In the areas of consumption or services, Catalan is always below 50% (sometimes mixed with Spanish). As a priority language it still falls by more than 40%. In small businesses only 36.6% speak "Catalan" and "more Catalan", and in the medical field only 21.6% of people find "more Catalan". Where it is weakest is in the State administration and in the judicial bodies.

What can be done? The councillor believes that "there is a game"

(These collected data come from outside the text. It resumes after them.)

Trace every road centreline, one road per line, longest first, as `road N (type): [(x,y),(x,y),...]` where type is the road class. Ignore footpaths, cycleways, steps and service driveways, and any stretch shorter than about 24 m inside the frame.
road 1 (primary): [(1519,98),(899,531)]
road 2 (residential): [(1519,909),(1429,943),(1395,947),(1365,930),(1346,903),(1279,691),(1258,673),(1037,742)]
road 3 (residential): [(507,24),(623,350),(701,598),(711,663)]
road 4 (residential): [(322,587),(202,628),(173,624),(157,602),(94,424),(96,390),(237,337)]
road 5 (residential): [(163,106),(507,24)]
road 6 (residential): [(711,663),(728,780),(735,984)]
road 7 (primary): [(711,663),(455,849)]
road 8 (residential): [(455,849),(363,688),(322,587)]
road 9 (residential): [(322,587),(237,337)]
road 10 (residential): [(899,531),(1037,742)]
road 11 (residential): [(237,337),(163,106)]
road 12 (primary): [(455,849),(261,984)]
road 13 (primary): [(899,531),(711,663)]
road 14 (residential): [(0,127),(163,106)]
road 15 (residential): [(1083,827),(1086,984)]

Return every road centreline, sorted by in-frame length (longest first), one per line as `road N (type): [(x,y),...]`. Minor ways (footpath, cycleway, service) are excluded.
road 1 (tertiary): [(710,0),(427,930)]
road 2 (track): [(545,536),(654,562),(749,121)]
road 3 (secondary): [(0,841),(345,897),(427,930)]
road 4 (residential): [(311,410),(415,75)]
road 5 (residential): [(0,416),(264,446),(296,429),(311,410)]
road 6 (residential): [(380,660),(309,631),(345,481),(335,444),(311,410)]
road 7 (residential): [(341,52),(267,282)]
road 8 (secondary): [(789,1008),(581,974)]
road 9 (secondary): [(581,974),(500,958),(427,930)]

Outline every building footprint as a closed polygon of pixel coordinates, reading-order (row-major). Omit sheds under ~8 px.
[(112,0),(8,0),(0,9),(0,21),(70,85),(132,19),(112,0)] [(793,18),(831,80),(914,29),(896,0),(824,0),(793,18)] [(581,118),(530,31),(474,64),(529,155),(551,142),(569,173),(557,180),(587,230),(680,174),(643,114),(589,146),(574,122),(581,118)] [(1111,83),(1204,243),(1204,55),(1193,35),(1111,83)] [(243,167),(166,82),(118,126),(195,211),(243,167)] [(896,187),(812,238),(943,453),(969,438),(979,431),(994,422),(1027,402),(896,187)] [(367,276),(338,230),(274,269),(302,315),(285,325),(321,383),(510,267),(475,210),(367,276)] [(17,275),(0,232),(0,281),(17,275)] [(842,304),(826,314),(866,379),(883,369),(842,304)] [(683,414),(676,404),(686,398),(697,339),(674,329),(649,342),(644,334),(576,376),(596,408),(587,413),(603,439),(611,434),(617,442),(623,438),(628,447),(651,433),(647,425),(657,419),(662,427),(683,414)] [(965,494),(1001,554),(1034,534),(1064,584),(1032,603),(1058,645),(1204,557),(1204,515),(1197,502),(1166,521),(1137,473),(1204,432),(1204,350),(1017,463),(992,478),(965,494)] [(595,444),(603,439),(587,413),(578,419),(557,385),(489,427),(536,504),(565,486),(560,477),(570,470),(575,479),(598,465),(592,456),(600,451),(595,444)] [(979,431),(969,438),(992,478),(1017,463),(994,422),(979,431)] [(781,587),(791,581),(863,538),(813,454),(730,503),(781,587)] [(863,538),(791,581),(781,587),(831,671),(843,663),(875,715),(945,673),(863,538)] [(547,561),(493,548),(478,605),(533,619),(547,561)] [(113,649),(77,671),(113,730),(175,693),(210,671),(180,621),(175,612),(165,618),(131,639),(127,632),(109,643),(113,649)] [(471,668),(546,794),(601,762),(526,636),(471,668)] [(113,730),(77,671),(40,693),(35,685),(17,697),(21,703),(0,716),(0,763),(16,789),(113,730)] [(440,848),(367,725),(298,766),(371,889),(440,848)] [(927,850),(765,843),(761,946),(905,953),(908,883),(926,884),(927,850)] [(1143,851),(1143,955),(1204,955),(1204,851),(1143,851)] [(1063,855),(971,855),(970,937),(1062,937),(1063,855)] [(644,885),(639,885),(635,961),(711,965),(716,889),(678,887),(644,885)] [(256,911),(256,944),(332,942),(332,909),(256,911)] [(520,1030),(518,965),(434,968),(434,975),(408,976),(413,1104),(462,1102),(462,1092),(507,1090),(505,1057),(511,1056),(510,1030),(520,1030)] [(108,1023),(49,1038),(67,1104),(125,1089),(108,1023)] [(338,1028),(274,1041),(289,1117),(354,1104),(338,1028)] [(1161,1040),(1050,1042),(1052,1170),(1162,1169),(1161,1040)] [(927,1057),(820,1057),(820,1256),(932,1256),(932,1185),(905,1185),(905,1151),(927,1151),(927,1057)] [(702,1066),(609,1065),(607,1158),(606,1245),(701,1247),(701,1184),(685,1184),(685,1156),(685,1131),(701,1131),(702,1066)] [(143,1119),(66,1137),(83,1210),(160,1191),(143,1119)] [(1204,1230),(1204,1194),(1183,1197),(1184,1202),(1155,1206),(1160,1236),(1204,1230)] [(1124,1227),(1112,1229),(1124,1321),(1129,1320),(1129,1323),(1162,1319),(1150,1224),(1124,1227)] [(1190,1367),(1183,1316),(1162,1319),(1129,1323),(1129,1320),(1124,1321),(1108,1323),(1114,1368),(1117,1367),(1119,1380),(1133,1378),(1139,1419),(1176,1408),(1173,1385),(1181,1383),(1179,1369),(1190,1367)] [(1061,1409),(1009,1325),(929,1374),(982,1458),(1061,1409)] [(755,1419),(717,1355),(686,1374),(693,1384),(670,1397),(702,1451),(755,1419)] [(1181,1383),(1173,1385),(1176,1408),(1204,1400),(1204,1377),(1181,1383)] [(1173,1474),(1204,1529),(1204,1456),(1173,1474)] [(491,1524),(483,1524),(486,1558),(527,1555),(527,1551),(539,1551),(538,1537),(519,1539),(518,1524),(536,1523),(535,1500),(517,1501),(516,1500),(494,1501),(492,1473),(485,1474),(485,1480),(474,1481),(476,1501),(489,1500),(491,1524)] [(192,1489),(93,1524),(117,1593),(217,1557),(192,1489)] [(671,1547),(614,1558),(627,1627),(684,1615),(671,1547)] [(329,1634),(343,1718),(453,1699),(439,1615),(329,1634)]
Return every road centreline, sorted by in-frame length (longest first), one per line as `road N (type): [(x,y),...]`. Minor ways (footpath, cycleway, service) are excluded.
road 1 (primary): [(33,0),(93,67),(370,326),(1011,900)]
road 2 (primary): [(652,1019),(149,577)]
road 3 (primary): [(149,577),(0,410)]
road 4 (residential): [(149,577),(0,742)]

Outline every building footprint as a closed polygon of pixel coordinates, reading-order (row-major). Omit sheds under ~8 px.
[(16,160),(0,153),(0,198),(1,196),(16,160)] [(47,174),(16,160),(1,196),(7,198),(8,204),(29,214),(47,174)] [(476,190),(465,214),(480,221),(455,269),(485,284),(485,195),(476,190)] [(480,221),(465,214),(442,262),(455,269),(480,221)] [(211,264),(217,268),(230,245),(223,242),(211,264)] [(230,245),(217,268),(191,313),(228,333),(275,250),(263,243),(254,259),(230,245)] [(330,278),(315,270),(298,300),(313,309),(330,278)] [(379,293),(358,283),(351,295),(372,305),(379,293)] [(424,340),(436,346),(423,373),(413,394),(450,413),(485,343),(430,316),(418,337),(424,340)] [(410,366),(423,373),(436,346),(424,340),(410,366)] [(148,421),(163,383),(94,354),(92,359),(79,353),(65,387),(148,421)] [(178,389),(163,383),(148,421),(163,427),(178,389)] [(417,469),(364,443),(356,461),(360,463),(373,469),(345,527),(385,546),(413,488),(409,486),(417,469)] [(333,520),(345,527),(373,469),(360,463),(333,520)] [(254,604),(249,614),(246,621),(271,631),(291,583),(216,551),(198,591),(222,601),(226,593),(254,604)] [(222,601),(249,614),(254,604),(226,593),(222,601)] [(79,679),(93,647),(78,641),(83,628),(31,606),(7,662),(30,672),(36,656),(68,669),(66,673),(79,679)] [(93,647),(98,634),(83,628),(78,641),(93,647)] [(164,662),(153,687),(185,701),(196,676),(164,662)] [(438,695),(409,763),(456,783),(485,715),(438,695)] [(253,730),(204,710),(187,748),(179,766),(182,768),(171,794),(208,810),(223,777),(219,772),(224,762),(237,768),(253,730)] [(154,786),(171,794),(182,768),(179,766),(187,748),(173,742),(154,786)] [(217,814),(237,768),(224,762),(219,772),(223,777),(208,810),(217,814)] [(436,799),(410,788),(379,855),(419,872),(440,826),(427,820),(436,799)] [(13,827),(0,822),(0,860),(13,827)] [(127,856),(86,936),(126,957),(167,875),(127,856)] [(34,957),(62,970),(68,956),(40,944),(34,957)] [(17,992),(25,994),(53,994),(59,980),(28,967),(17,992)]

In such a complicated context, the minister Francesc Xavier Vila commented informally at the end of the press conference: "There is a game." "We must manage to extend the learning of the language, we must facilitate the use of the language, because there are environments in which it is not easy to learn. We must generate social agreements and change dynamics," said the minister Vila, who invites us to change stereotyped habits and to consider that anyone who lives here should be able to speak Catalan. "We must mentally integrate diversity within the uses of the language," Vila reaffirms. "We need a common strategy, not only for the parties, but for the whole of society," he said, although he could not set a date for presenting the long-awaited National Pact for Language. They will also present how the shock plan to improve adult learning is being implemented. As a sociolinguist, Vila affirms that language must have "instrumental value and symbolic value": language must be used to do practical things and must be used to form part of a community. And he insists on concrete measures: "More teaching, reinforcing learning at school and informal learning and making civil society aware that the reason for learning Catalan is so that you have someone who uses it when they speak to you," says Vila.